Das Darlehen umfasst, nach einer Teil-Tilgung im Jahr 2006, noch rund 491 Millionen Euro. Davon gehören 250 Millionen dem Freistaat, 128 Millionen dem Bund und 113 Millionen der Stadt. Um das Geld zurückzufordern, ist in der Gesellschafterversammlung ein einstimmiger Beschluss notwendig. Der Bund, das räumt auch Ude ein, hat sich bislang dazu nicht geäußert. Der OB geht aber davon aus, dass sich Berlin nach einem Schulterschluss von Freistaat und Stadt dem "moralischen Druck" nicht mehr entziehen kann. Immerhin gehe es um das wichtigste Infrastrukturprojekt des Großraums München.

Keine Unterstützung für das Berliner "Pleiteprojekt"

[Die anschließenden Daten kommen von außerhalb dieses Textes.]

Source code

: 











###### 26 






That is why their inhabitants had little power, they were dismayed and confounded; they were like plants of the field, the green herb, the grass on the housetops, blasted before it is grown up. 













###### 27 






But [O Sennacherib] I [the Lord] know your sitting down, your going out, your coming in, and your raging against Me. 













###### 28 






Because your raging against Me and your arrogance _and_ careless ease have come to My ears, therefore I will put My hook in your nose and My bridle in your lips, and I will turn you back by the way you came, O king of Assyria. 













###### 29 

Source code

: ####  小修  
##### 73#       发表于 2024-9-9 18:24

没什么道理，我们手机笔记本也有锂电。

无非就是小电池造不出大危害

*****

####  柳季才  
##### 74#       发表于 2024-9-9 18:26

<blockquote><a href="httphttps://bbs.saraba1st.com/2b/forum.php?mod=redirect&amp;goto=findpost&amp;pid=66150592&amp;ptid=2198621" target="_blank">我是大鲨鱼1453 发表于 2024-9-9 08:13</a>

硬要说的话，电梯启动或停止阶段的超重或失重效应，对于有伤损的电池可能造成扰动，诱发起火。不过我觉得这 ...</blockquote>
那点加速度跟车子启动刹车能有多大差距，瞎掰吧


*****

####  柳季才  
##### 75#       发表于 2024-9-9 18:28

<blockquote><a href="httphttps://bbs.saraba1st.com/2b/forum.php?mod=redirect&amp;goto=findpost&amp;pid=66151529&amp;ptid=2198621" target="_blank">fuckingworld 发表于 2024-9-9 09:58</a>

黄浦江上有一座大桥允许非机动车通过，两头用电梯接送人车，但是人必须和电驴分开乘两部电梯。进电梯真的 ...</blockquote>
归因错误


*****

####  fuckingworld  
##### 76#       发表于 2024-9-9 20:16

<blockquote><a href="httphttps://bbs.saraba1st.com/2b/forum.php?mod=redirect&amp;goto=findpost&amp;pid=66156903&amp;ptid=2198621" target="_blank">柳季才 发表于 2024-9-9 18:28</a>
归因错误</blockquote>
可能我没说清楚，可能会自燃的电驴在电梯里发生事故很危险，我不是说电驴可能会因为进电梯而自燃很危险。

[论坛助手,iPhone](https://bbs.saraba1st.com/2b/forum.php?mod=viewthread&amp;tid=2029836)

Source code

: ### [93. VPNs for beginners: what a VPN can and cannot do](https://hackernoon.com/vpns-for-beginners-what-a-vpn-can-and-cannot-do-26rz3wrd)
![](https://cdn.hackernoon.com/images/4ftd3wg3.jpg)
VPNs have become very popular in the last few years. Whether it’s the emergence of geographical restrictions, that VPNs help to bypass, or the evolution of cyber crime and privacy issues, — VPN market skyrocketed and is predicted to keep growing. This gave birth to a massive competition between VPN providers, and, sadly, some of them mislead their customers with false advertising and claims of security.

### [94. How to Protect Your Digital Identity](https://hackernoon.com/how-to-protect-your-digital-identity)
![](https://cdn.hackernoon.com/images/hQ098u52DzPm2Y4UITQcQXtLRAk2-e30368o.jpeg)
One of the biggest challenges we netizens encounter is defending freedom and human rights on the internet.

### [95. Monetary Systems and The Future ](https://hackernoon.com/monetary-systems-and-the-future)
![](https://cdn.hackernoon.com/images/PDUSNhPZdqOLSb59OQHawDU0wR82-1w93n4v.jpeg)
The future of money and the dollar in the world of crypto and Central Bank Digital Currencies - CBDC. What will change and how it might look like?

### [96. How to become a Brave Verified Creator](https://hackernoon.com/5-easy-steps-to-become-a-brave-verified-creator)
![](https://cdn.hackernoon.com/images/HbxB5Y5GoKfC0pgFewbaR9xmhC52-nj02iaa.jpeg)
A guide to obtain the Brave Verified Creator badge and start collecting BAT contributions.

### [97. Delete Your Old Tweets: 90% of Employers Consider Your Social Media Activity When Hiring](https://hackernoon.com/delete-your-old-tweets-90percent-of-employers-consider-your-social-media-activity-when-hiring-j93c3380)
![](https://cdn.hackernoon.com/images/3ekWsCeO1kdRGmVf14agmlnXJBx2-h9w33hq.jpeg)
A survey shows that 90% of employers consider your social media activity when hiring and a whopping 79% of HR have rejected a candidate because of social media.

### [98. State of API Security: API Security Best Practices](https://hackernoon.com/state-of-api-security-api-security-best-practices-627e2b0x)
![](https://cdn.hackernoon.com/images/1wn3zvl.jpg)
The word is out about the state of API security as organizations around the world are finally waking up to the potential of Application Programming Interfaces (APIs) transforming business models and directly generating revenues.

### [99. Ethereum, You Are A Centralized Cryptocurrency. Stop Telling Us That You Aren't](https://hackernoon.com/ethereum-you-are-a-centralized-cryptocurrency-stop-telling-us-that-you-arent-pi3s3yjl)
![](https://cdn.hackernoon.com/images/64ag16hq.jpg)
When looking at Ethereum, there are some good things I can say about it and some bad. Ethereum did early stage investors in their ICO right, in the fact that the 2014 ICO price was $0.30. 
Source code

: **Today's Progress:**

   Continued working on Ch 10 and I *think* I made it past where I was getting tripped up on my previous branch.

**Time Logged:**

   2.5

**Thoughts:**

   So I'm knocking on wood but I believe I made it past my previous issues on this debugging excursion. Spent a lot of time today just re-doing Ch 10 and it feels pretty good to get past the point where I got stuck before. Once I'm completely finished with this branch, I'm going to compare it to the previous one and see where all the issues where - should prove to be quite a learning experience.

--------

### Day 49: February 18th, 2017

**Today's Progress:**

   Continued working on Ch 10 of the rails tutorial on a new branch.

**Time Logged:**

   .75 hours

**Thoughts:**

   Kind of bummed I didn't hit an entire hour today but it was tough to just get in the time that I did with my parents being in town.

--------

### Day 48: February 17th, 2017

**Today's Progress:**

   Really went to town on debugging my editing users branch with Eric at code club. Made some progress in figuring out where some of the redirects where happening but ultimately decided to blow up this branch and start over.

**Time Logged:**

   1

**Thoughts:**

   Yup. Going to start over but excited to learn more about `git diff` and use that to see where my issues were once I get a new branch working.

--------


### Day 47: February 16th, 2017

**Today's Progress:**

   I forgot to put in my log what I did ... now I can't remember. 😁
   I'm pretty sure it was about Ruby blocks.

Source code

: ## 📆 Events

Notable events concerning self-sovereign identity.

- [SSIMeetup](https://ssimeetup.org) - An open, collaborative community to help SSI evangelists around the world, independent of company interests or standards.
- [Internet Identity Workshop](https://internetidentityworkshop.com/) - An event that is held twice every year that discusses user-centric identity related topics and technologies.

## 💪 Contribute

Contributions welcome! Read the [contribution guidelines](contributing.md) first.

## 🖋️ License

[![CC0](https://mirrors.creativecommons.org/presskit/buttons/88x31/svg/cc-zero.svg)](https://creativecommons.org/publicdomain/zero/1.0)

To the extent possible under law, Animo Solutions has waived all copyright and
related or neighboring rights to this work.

Folge der Stadtrat dagegen dem Vorschlag der Grünen, verzichte er auf fast 400 Millionen Euro, warnte Ude. Denn ohne Zweckbindung seien die Anteile von Bund und Freistaat den Begehrlichkeiten anderer Regionen ausgeliefert und stünden mit Sicherheit nicht in kompletter Höhe für München zur Verfügung. Das Projekt S-Bahn-Tunnel stehe dann vor dem Aus.

Auch CSU-Mann Pretzl will verhindern, dass der Bund das am Münchner Flughafen erwirtschaftete Geld dafür verwende, sein "Pleiteprojekt in Berlin durchzuziehen" - eine Anspielung auf das Desaster am neuen Berliner Flughafen, an dem der Bund ebenfalls Anteile hält.

Für noch wahrscheinlicher hält Ude freilich die Variante, dass bei einem Verzicht auf eine Zweckbindung der Deal ganz platzt. Dann bleibe das Geld beim Flughafen, und der S-Bahn-Ausbau verzögere sich "auf unbestimmte Zeit". Bund und Freistaat hatten der Stadt bereits 2002 eine Rückzahlung ohne Zweckbindung verweigert.

Ohne Mehrheit blieb ein Änderungsantrag der FDP. Die Liberalen, deren Minister Martin Zeil zu den wichtigsten Verfechtern des Tunnels gehört, wollten das Flughafen-Geld lieber in die U-Bahn investieren.